_TAREFA PROPOSTA_. Escreva a continuação do trecho sobre o uso do tempo livre e as atividades de lazer, começando logo após a última frase apresentada.

_TRECHO SELECIONADO_.

O uso que se faz do tempo livre pode trazer tanto consequências positivas como negativas para as pessoas, de modo que elas podem desenvolver seus potenciais e aumentar seu bem-estar ou usar o tempo de forma alienada e prejudicial para seu desenvolvimento pessoal (Aquino & Martins, 2007; Pratta & Santos, 2007; Sarriera et al., 2007a). Sarriera, Tatim, Coelho e Bucker (2007b) referem a importância da realização de estudos que tratem do tempo livre como uma oportunidade para o desenvolvimento pessoal saudável, no sentido de auxiliar a elaboração de políticas públicas e intervenções que tragam alternativas saudáveis de lazer. Assim, mostra-se importante estudar atividades de lazer em diferentes grupos, de modo a conhecer suas características e estimular, em âmbitos variados, o uso do lazer para a promoção da qualidade de vida.

Em uma pesquisa com 159 adolescentes de classe popular, Sarriera et al. (2007b) avaliaram como esses jovens utilizavam o tempo livre. Nos finais de semana, a atividade de lazer mais realizada foi assistir à televisão (17,7%), seguida de realizar atividades esportivas/recreativas (7,5%), sair com os amigos (7,3%) e usar o computador ou jogos eletrônicos (5%). Desse total, apenas 2,6% participavam de atividades artísticas e culturais. Sugeriu-se que provavelmente essa configuração do uso do tempo livre se deu por limitações da família, comunidade e escola, no sentido de não oferecerem e/ou estimularem outras atividades de lazer.

Outro tópico pertinente é sobre os locais em que as atividades de lazer são realizadas. Alguns dão prioridade ao lazer doméstico em relação ao realizado em ambientes públicos, o que se relaciona com a produção de equipamentos eletrônicos para entretenimento doméstico, o medo do crime em espaços públicos, entre outros (Harrington, 2006). Assim, a análise dos hábitos de lazer deve ser sempre contextualizada, considerando as variáveis sociais e culturais que influenciam sua prática.

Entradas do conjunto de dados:
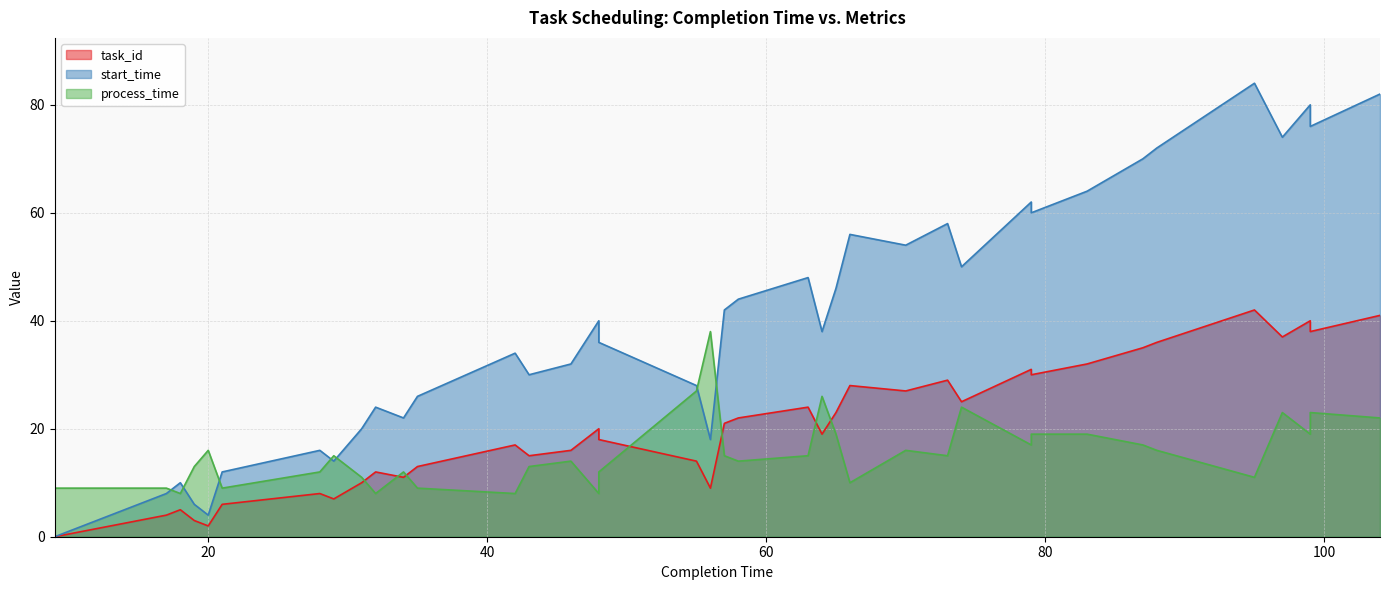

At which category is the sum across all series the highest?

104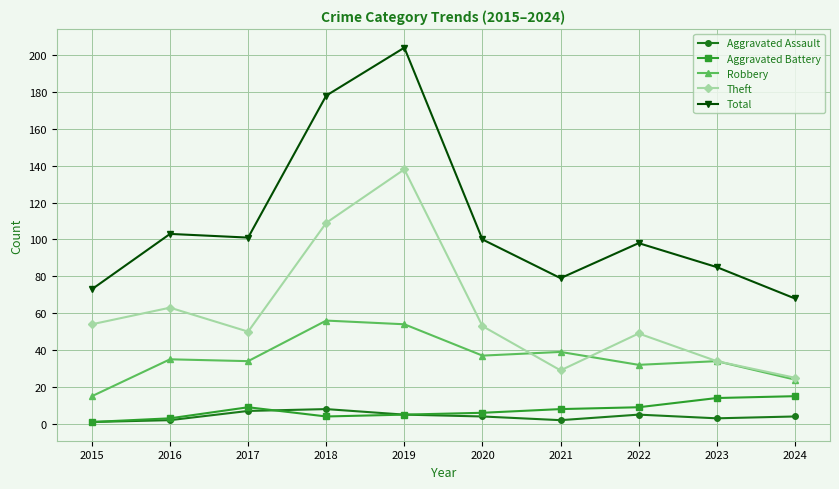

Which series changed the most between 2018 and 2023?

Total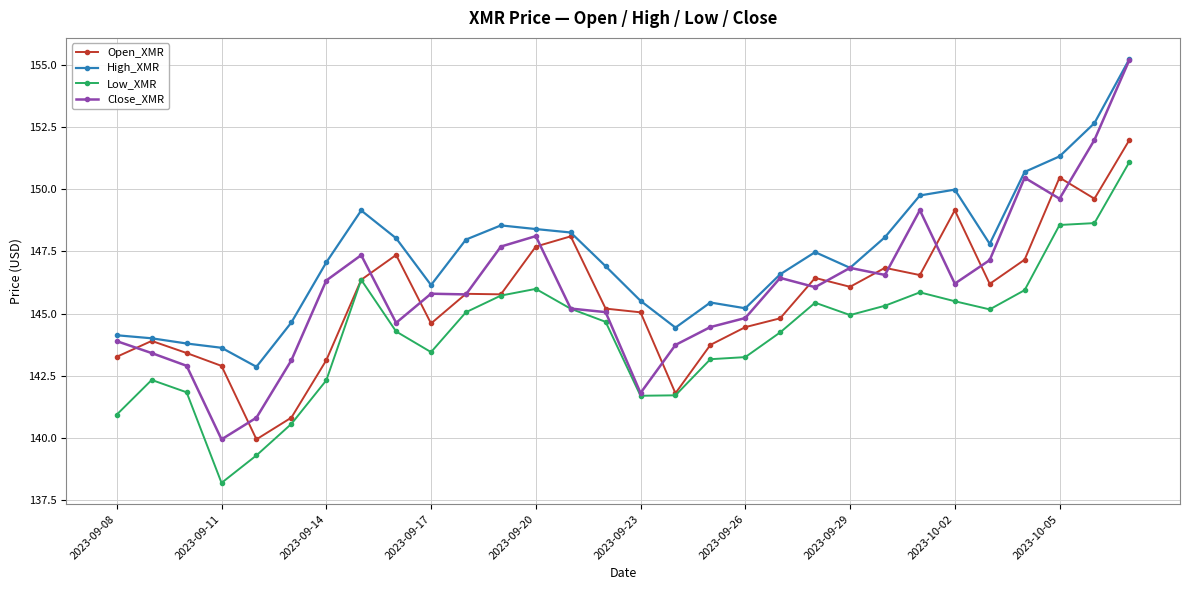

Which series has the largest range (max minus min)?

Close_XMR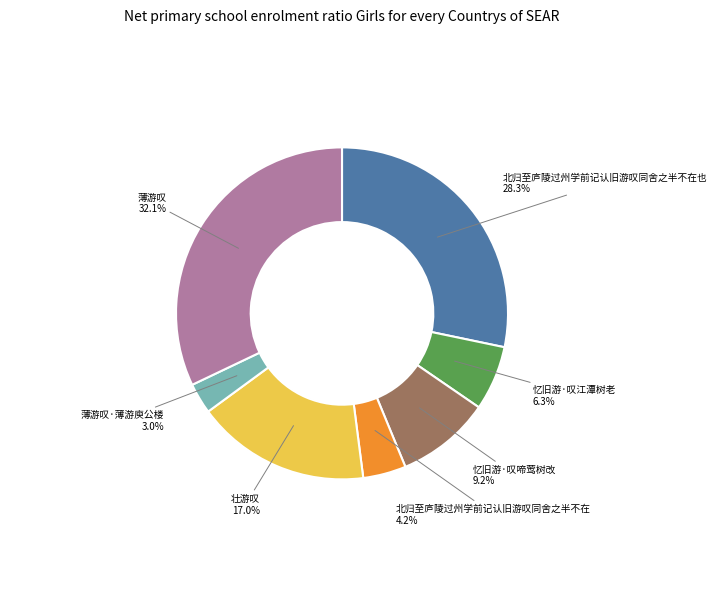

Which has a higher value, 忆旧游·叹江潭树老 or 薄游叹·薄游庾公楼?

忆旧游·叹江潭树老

_SUA RESPOSTA_.
Sobre a satisfação com o lazer, realizou-se um censo na Espanha com 21 mil pessoas. O que caracterizou a satisfação com o lazer foi ter um tempo em que há controle pessoal da situação, em que se está livre de cobranças externas e não somente algum tempo fora do trabalho ou residual (Ateca-Amestoy et al., 2008). O estudo de Boniwell (2009) revelou que a satisfação com o lazer não está relacionada com ter mais tempo disponível, mas na congruência entre os objetivos de vida e a forma vida da pessoa, na percepção de ter controle do tempo e em saber lidar bem com a pressão de tempo e com a ansiedade despertada. Assim, o incremento na satisfação com o lazer relaciona-se a aspectos mais subjetivos, que envolvem como as pessoas administram o tempo e como se sentem durante a realização das atividades de lazer.

Adicionalmente, a percepção do nível/status social tem impacto sobre a satisfação com o lazer e não sobre a renda familiar propriamente dita. Quanto ao status de trabalho, aposentados demonstraram mais satisfação com o lazer que trabalhadores, porém não se observaram diferenças na satisfação entre as diferentes ocupações. Não foram observadas diferenças de sexo quando se controlaram as outras variáveis estudadas. Quanto à idade, a associação com a satisfação de lazer assumiu uma forma de “U”, com uma grande satisfação na adolescência e na velhice, porém com uma queda no nível de satisfação na idade adulta. Por fim, verificou-se que quanto mais filhos as pessoas tinham (com idade de até 16 anos), menor era a percepção de satisfação com o lazer, o que pode se relacionar com o tempo gasto no cuidado dos dependentes ou com o fato de os cuidadores ficarem mais estressados em função da atividade de cuidado em si e com isso obterem menos satisfação no lazer (Ateca-Amestoy et al., 2008).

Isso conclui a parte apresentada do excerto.